When a trauma or overwhelming adverse event occurs, it seems to get locked in the nervous system with the original picture, sounds, thoughts and feelings and this is why it can be retriggered in the present. The eye movements used in EMDR seem to unlock the nervous system and allow the mind and body to let go of the experience. Perhaps similar to the processing that occurs during REM (or Rapid Eye Movement) sleep.

human brain


For a lot of people who have experienced significant trauma though, the idea of actually consciously recalling the traumatic event can be utterly overwhelming in and of itself. What if someone doesn’t want to recall the memory or associated feelings, images or body sensations? That’s when the Flash Technique, developed in mid-2016 by Dr Philip Manfield, becomes important. The Flash Technique is used to help reduce the disturbance associated with painful memories without having to consciously recall the memory or re-experiencing the pain or distress associated with the trauma. This technique can be used as a preparation tool for EMDR or on its own.  

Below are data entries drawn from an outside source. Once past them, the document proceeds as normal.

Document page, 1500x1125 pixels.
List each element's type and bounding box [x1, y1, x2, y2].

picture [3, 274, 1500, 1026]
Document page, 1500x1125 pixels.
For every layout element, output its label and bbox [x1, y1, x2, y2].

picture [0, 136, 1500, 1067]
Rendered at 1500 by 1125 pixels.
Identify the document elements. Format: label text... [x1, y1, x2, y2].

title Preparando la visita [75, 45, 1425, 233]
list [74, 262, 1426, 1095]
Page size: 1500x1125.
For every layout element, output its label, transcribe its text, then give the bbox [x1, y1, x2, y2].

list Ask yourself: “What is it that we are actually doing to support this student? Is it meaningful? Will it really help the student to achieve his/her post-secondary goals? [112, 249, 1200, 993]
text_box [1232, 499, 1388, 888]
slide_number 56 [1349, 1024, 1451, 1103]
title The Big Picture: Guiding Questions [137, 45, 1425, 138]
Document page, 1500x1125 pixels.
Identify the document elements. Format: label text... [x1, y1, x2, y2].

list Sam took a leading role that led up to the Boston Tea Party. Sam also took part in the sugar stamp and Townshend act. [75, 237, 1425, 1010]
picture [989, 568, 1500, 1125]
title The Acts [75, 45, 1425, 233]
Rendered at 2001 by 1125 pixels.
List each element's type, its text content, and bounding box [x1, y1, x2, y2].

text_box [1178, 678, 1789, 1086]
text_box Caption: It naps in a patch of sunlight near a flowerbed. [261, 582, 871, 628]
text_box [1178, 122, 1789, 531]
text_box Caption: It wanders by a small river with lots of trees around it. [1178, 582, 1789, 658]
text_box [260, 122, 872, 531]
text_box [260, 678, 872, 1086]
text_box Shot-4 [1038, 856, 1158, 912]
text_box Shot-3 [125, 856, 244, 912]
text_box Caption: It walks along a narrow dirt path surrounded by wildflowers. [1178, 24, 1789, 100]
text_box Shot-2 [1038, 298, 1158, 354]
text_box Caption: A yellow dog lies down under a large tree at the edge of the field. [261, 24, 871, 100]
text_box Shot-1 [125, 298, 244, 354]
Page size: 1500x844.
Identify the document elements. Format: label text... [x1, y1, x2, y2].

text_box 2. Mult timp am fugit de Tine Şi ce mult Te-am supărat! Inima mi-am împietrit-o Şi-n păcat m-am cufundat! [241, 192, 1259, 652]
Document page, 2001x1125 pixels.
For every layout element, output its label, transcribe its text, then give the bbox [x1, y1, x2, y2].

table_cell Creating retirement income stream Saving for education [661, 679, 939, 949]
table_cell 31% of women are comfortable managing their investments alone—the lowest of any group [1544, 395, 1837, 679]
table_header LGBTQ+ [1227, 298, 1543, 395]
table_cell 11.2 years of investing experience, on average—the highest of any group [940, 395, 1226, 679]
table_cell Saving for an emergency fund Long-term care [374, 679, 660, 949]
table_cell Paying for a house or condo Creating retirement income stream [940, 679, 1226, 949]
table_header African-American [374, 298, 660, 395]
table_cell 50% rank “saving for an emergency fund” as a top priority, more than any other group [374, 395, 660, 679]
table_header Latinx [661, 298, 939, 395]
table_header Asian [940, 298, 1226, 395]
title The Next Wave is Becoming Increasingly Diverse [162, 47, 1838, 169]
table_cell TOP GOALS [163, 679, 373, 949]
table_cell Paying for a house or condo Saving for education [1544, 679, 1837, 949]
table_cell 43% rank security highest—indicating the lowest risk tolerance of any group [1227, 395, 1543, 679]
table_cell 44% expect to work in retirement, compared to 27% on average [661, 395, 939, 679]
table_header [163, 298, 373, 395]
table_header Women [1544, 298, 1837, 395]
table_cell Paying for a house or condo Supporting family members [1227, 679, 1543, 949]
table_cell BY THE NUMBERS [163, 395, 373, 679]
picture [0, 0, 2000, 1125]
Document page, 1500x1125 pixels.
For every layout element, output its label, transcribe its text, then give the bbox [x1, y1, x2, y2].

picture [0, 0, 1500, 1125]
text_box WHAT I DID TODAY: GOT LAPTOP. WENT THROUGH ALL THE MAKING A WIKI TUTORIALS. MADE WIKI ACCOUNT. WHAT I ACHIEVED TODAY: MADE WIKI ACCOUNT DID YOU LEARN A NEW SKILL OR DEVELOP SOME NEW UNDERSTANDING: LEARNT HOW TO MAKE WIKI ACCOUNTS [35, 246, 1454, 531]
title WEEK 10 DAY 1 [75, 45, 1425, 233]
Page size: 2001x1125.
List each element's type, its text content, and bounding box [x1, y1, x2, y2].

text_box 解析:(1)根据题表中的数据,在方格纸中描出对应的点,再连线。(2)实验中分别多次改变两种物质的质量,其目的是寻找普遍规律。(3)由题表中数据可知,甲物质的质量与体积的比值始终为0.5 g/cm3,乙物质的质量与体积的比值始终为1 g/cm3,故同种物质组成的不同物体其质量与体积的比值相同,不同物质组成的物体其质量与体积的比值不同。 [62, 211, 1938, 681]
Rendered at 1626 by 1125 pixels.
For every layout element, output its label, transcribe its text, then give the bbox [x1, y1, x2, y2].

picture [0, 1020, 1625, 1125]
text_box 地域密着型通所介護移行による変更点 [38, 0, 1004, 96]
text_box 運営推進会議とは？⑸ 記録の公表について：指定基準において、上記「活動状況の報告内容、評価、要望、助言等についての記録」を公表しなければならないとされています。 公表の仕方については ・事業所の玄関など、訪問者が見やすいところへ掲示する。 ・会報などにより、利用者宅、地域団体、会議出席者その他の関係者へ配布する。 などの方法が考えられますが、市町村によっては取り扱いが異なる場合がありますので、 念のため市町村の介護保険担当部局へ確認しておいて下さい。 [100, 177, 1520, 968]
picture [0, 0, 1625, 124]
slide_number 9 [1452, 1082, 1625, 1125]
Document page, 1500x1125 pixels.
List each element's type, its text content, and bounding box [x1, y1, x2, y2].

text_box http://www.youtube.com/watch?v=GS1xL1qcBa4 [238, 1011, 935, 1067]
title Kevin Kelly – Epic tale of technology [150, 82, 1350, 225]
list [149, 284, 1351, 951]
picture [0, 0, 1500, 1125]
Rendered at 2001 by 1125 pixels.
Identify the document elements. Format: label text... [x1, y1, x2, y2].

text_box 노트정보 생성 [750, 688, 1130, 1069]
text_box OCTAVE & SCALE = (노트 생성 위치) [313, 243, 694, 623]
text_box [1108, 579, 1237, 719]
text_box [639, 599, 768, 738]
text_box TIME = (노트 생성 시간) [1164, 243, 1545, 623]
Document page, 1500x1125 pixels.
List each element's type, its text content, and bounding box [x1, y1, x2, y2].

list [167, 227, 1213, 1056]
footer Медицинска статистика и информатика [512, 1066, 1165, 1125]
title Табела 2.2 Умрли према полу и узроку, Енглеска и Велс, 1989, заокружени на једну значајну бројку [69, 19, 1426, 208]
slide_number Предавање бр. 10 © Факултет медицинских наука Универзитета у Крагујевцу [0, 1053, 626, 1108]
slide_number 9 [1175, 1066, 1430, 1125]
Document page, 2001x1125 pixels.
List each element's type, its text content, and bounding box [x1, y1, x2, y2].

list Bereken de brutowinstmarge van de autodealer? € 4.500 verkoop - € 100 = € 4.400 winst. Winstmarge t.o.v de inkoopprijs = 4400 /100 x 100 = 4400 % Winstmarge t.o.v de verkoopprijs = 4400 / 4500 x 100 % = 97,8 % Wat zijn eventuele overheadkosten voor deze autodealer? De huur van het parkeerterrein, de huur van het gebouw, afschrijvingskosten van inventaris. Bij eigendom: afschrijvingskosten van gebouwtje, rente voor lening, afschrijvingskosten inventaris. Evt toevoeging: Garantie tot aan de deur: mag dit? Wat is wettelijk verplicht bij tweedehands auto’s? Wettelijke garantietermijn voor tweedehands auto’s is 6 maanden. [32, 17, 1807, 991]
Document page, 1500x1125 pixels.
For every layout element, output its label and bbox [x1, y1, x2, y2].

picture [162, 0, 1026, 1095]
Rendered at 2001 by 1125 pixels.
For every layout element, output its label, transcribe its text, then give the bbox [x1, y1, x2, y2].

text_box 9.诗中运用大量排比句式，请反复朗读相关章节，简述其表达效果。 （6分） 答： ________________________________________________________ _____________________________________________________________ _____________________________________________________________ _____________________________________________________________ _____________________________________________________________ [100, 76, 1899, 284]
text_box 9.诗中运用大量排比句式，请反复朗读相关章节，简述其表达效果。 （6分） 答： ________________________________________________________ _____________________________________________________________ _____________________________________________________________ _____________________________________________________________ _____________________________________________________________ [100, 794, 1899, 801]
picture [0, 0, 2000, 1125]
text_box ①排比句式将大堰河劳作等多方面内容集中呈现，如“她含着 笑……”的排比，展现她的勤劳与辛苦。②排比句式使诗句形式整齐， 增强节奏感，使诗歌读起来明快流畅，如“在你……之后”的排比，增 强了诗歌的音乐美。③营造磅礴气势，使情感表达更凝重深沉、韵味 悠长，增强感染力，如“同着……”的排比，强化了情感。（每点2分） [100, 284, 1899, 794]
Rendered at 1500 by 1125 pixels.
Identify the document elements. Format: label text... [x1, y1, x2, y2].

While we don’t know the precise mechanism behind how EMDR works, the evidence is well and truly in that it does indeed work and work well.

In Nancy’s case, after a course of EMDR treatment, she described the past memories as more ‘distant’, and she could recall those memories without feeling small, belittled or defenceless. This improved her ability to assert herself and her needs and respond in the moment to criticisms without feeling overwhelmed emotionally or any unpleasant physical sensations (like that finger poking at her).

I for one feel very privileged to be involved in some of the amazing innovations that have made this possible and to be able to help clients unlock themselves from memories and traumas that have often haunted them for decades.